In Hayek Lecture, Deirdre McCloskey argues a revolution in ethics spurred the Industrial Revolution

Deirdre McCloskey speaking at the 2018 Hayek Lecture
Deirdre McCloskey

Deirdre McCloskey, distinguished professor of economics, history, English, and communication at the University of Illinois at Chicago, delivered the 14th annual Fredrich A. von Hayek Lecture on October 4. Known for her wide-ranging, cross-disciplinary scholarship—McCloskey has described herself as “literary, quantitative, postmodern, free-market, progressive-Episcopalian, Midwestern woman from Boston who was once a man”—she delved into the origins of the Industrial Revolution in a lively address titled “Hayekian Liberalism Enriched Us All.” 

McCloskey underlined the importance of persuasion—what she called “sweet words”—in the functioning of a liberal society: “In a free society, changing behavior has to be a matter of sweet words, changing people’s minds.”

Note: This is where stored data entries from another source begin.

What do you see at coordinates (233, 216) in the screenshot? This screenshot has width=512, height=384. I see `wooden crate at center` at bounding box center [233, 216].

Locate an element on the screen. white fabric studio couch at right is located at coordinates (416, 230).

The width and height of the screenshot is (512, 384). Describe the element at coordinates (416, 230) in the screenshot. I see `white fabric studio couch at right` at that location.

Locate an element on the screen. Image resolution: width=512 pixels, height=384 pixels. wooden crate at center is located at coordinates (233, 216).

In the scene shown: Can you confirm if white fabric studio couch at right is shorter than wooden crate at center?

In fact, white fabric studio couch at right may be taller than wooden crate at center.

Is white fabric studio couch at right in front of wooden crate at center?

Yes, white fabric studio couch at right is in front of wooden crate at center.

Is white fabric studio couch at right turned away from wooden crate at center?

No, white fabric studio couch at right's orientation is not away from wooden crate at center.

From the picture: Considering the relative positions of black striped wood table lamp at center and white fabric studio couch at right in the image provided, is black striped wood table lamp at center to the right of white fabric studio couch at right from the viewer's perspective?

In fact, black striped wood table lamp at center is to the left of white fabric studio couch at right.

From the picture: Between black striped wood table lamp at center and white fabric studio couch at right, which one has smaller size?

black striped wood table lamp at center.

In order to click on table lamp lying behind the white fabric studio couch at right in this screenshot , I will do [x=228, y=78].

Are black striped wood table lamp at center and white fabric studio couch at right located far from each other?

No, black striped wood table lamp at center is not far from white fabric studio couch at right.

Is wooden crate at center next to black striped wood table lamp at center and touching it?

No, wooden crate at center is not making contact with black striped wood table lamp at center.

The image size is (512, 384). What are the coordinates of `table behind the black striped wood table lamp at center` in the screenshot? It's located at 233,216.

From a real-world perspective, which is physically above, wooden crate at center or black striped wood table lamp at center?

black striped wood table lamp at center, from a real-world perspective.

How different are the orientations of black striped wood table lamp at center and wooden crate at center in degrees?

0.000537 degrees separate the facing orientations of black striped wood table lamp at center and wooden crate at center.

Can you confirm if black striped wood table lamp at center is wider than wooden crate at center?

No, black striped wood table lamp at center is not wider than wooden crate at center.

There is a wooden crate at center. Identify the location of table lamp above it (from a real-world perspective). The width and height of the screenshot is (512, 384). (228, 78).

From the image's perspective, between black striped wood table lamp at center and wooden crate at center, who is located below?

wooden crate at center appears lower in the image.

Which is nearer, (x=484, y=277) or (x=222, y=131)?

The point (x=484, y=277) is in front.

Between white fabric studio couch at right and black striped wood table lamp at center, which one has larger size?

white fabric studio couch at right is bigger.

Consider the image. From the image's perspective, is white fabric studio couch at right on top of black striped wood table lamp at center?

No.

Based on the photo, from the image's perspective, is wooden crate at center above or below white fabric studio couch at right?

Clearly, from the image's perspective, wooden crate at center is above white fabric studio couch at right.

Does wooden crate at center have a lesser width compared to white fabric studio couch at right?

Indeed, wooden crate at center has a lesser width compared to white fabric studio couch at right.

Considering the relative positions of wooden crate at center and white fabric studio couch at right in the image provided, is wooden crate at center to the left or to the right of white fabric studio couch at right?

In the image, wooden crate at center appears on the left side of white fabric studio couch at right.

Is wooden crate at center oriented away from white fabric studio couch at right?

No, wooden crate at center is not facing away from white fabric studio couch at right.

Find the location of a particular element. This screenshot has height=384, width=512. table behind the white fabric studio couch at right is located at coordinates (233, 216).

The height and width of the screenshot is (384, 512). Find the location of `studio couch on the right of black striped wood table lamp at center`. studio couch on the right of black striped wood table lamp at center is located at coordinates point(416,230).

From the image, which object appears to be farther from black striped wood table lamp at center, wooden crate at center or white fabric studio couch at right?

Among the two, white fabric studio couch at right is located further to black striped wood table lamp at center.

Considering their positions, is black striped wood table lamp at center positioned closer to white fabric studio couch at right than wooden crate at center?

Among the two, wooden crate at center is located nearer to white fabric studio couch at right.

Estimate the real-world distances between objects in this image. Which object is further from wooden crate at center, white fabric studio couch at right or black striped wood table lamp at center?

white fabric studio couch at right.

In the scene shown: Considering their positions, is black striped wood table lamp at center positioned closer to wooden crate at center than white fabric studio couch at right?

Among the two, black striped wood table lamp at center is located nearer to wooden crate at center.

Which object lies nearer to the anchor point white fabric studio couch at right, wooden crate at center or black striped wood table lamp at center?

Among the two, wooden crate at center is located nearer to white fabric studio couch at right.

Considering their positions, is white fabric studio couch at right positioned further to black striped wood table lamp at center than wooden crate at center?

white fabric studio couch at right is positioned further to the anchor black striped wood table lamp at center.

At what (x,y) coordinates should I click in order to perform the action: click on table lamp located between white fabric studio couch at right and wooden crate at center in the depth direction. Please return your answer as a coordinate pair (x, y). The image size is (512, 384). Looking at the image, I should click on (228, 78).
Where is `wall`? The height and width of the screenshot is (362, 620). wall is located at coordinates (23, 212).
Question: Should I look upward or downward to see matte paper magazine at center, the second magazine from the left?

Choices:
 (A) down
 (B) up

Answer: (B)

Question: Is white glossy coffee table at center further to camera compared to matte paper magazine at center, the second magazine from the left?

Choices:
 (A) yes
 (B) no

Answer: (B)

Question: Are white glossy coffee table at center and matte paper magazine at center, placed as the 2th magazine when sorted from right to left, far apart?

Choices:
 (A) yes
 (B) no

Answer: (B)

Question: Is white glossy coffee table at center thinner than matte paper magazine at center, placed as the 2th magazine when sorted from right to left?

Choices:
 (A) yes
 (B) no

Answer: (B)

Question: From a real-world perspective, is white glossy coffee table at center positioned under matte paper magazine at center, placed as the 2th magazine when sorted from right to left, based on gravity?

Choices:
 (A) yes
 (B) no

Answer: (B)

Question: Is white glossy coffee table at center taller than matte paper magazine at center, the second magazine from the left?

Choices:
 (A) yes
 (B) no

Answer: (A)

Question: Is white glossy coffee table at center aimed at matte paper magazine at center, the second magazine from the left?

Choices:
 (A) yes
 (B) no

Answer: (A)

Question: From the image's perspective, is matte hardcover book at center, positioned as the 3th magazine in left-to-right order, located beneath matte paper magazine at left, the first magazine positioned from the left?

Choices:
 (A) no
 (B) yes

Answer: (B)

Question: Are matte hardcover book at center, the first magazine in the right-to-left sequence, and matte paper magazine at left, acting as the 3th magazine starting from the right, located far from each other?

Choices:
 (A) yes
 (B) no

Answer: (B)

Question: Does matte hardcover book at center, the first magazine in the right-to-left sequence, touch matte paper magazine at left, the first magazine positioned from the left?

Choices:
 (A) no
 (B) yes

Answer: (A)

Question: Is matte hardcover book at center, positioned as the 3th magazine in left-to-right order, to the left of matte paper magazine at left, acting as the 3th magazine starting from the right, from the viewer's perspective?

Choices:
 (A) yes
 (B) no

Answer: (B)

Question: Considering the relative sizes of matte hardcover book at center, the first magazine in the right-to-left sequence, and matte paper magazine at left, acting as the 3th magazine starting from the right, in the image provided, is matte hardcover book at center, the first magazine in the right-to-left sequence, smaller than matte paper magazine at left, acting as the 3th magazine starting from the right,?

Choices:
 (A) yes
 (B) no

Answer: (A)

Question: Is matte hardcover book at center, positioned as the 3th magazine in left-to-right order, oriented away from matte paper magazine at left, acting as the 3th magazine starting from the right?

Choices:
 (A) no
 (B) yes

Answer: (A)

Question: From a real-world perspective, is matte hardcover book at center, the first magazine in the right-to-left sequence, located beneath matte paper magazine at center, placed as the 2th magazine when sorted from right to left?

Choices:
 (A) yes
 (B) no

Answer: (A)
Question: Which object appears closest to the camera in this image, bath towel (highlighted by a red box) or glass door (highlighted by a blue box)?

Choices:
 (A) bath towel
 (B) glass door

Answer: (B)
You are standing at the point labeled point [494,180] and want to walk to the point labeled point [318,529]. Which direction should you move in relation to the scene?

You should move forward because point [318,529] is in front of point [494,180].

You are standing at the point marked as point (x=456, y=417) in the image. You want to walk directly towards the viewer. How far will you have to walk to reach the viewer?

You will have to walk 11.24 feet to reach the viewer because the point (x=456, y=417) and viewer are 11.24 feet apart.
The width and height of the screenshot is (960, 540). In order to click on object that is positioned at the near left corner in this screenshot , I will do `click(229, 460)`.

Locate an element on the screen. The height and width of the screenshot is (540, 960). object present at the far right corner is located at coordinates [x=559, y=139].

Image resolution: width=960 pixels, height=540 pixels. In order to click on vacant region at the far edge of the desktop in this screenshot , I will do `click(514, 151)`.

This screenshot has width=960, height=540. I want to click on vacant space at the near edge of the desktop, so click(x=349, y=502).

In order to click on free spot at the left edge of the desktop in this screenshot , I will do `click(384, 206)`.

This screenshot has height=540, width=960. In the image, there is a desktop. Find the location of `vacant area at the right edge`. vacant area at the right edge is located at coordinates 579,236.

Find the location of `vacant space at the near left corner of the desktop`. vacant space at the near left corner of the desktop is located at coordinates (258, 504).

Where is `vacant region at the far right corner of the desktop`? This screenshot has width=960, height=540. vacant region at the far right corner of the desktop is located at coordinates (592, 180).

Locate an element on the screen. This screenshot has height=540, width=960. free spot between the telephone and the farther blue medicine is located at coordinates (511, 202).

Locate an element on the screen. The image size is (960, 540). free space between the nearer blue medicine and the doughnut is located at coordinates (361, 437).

She argued that beginning in the eighteenth century a new sense of equality led to innovation, risk-taking, and ultimately to great gains in societal wealth. “People are inspirited when they are treated with equality,” McCloskey said. “…We became rich to this fantastic degree because we were inspirited to try things out, to have a go.”

“There's no big legal revolution that causes the Industrial Revolution in this marvelous great enrichment,” she added. “It's a change in ethics, a change in attitude, a change in how we speak about each other.”